Before <vocabulary-key>
comes a new element, <adjustments>
, which contains a
<normalization>
statement whose @which
says
no hyphens
. That too points to a standard TAN vocabulary for
normalizations: an IRI + name pattern for eliminating discretionary hyphens (see
the section called “TAN keywords for types of normalizations (<normalization>)”). Here's what that vocabulary
item looks like (invisible to you, but you can look at it any time you like in the
vocabularies
subdirectory of the TAN files):
<TAN-voc xmlns="tag:textalign.net,2015:ns" TAN-version="2021" id="tag:textalign.net,2015:tan-voc:normalizations"> . . . . . . . <body affects-element="normalization"> <item> <IRI>tag:textalign.net,2015:normalization:hyphens-discretionary-removed</IRI> <name>no hyphens</name> <desc>Discretionary word-break line-end hyphens have been deleted.</desc> </item> . . . . . . . </body> </TAN-voc>
As you might have inferred, the element <normalization>
specifies how
we have changed the data, namely, that we have opted to remove word-break line-end
hyphenation. In other transcriptions we could use <normalization>
to declare
other kinds of changes we felt compelled to make, such as removing editorial comments
or footnote signals. A healthy list of <normalization>
s is a courtesy to users of our data, some of
whom might passionately care about keeping or removing line-end hyphenation.
Back to our example. <div-type>
has a new value for @xml:id
, the letter l
, and
in it too the IRI + name pattern has been replaced by @which
, whose value, line (poetry)
, is a
standard vocabulary item (see the section called “TAN keywords for types of divisions (<div-type>)”.[7]

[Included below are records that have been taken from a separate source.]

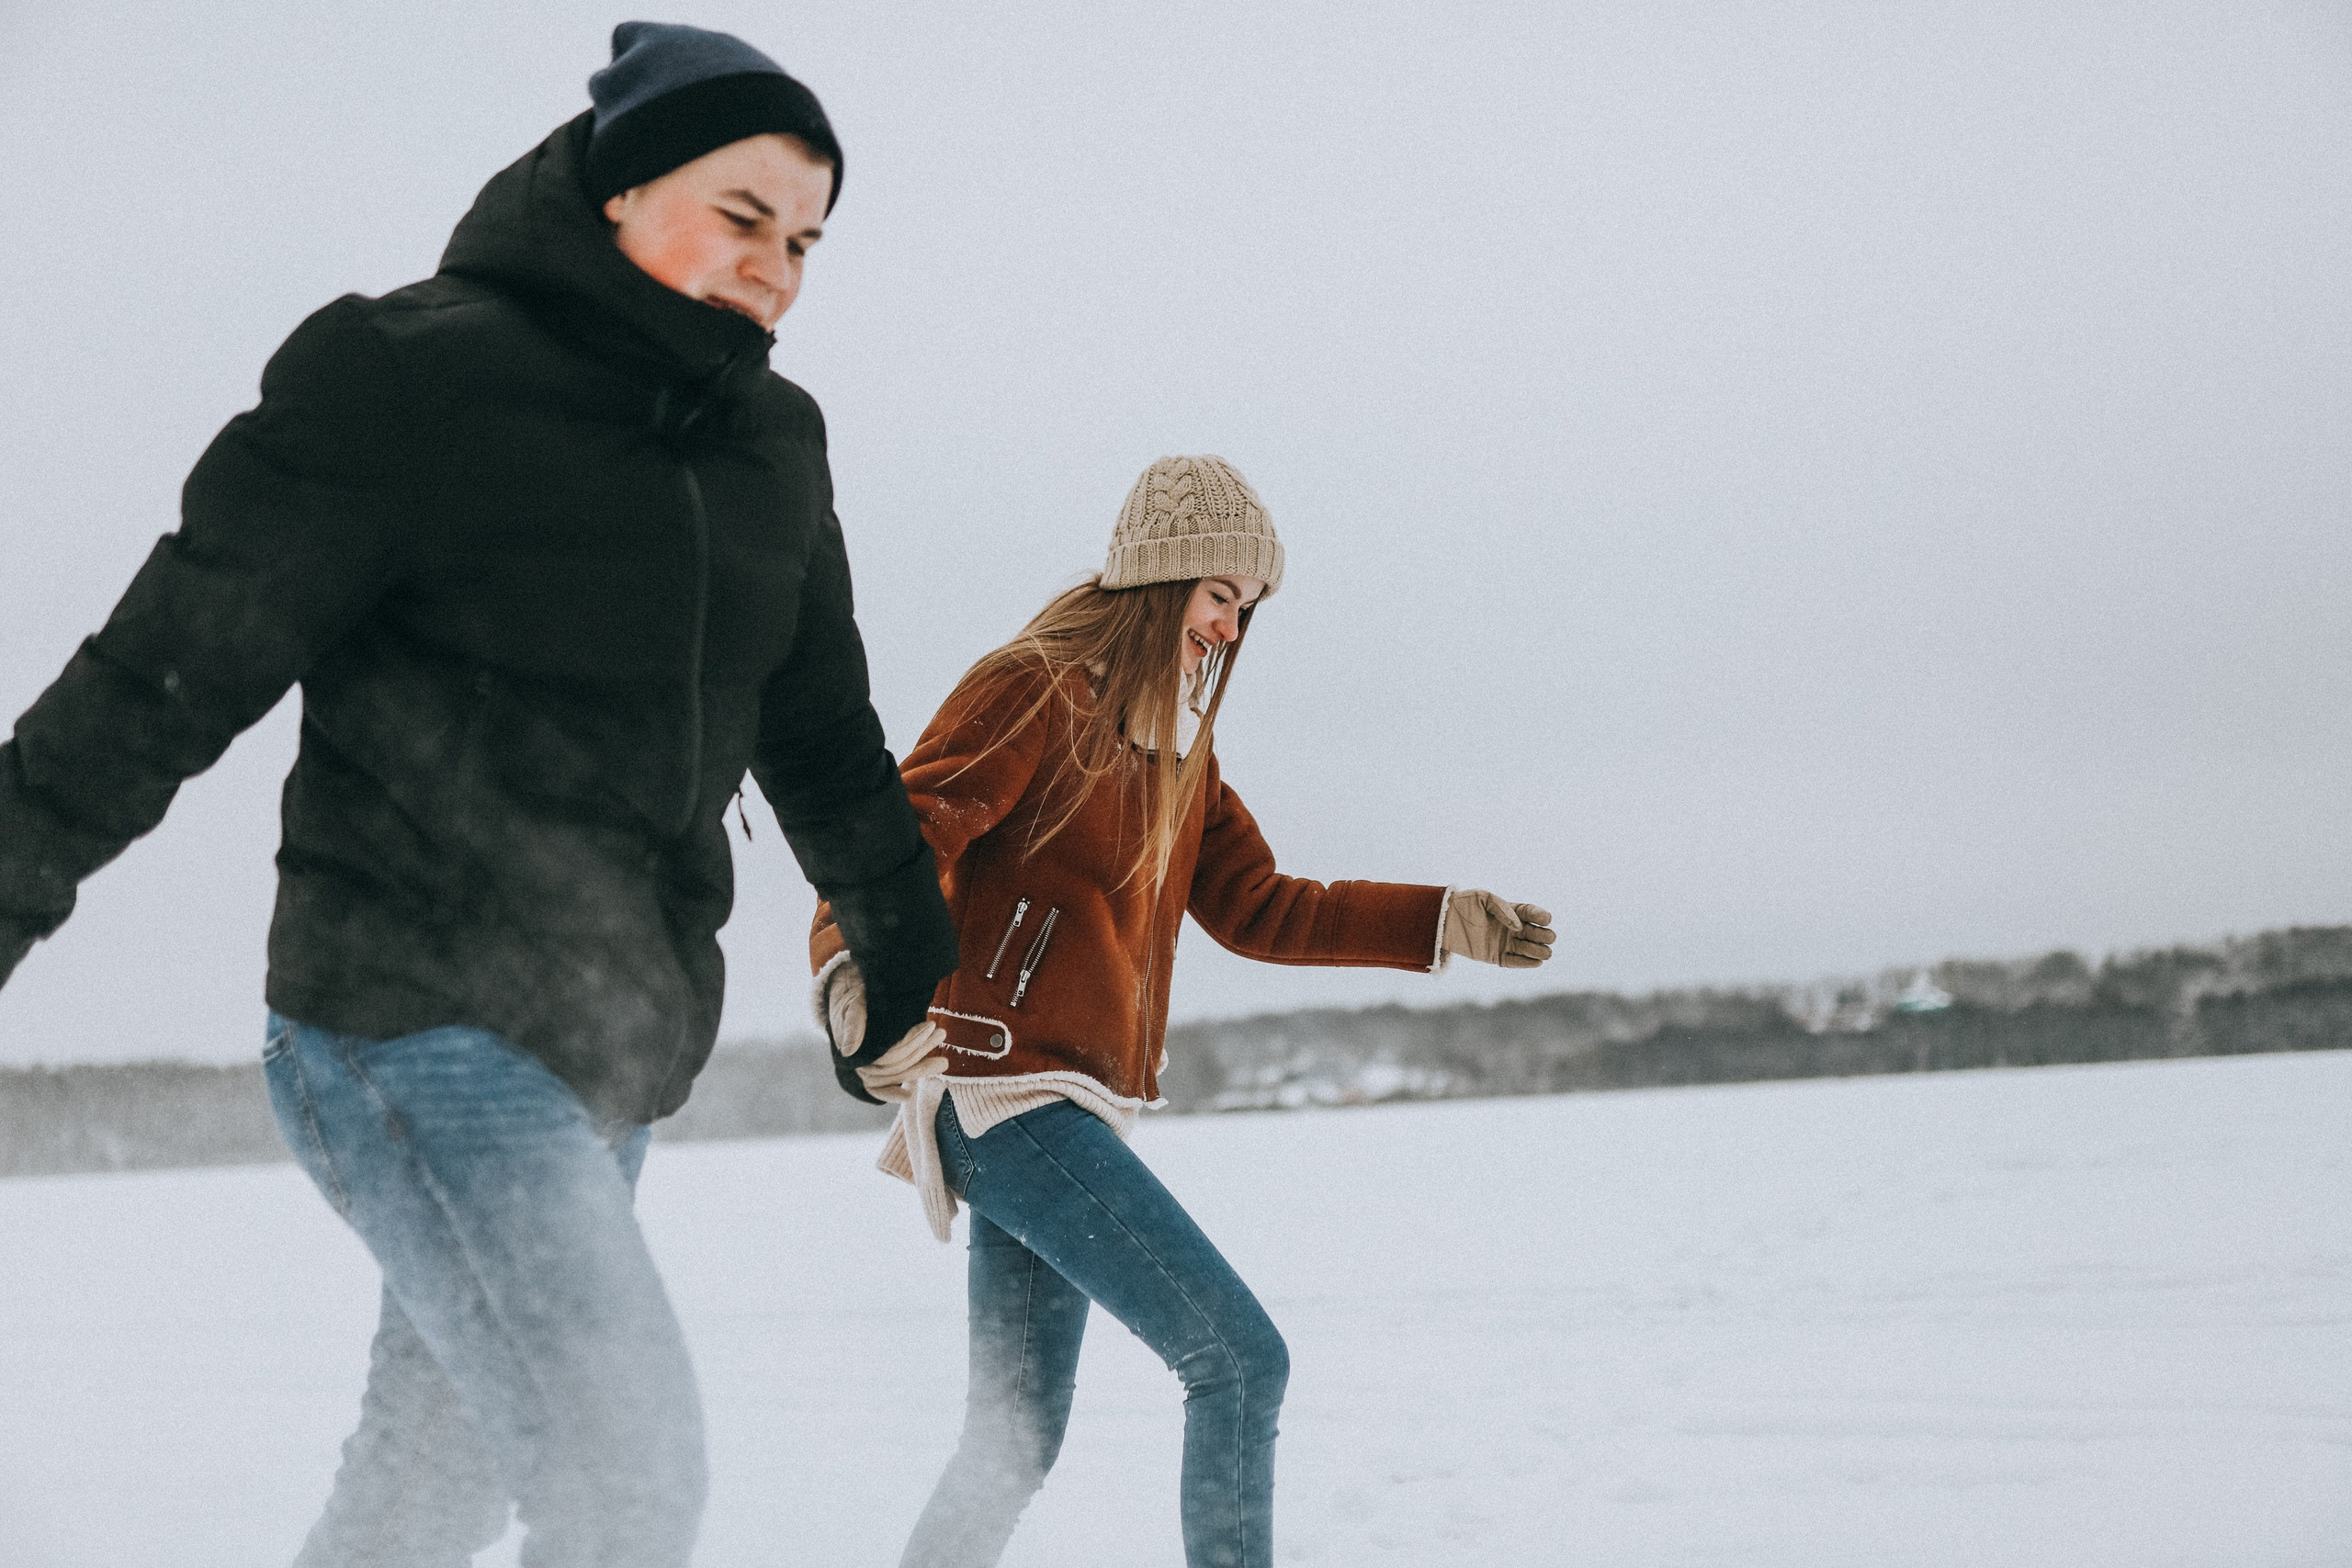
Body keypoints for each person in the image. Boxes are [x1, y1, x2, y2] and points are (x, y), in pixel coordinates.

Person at [0, 22, 956, 1568]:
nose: (777, 266)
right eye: (741, 214)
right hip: (405, 1018)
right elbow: (166, 672)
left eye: (806, 240)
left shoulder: (772, 444)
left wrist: (902, 940)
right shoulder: (407, 376)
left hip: (612, 1046)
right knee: (623, 1466)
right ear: (618, 189)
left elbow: (821, 726)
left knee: (429, 1484)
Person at [811, 455, 1555, 1568]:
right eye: (1218, 595)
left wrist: (1437, 919)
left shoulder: (1176, 752)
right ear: (1159, 581)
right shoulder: (1038, 686)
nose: (1228, 628)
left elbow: (1261, 906)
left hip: (1067, 1106)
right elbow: (901, 835)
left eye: (1246, 609)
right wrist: (848, 975)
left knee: (1011, 1444)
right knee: (1239, 1360)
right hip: (1004, 1091)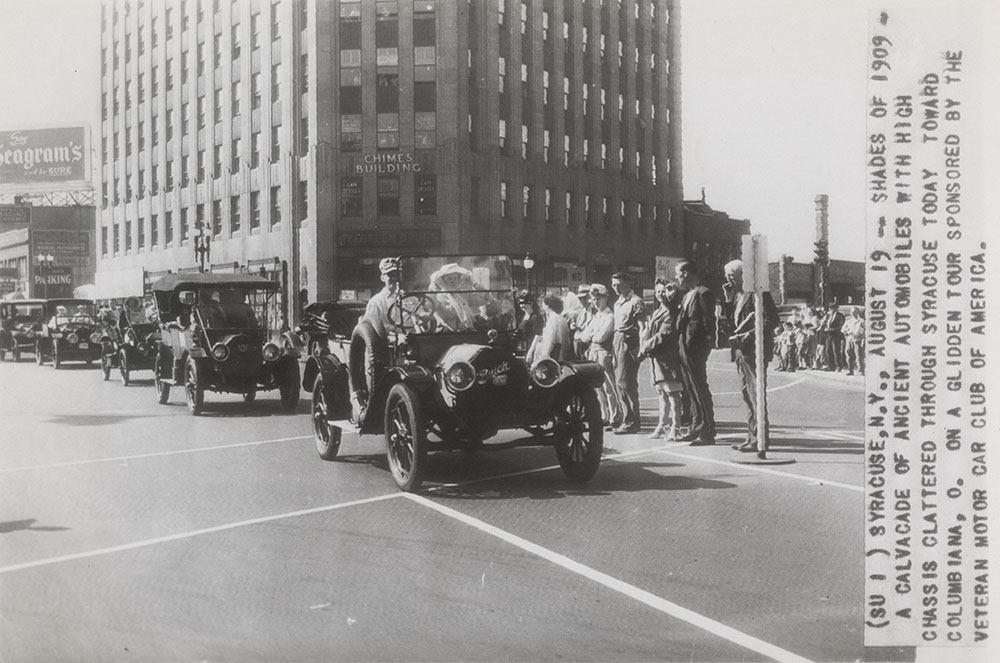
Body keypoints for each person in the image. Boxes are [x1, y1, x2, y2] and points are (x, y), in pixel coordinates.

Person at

There is a also new <comment>
element, which is built much the same as <change>
. (A <change>
, after all, is just a
comment about what has been changed.)
That seems to be all there is. But if you've been attentive, you will have noticed
that <role>
from our first TAN-T
file (inside <vocabulary-key>
) is missing. That's because we don't need it,
based on the same principle that lets us resolve @which
. A vocabulary <name>
can be invoked not only in @which
, but in any attribute that
points to values of @xml:id
, in
this case @roles
. There is
already a standard TAN vocabulary item with the <name>
creator
, so we can use it directly without having to declare an
intermediate vocabulary item with an @xml:id
. If we had defined something else in <vocabulary-key>
with a
@xml:id
of
creator
, that item would take precedence and override the built-in
TAN vocabulary. But we haven't, so the standard TAN vocabularies are the
default.
[6] If you decide to modify someone else's TAN file, you should credit / blame
yourself for the changes. Your first point of order should be to add a
<person>
to the
<vocabulary-key>
, identifying yourself. You can then
either add a <change>
(see below) or a <resp>
(you might need to specify a <role>
in the <vocabulary-key>
). You
should not change the document's @id
, unless your changes are so significant that it becomes
altogether a new document, your document. TAN does not try
to broker the age-old problem of determining the point at which a thing becomes
something altogether different (e.g., the Ship of Theseus
problem). Use your best intuition.
[7] A line of poetry is to be contrasted with a physical line on the page. Some
lines of poetry take up two or more physical lines. For the physical line you
would specify: which="line (physical)"
.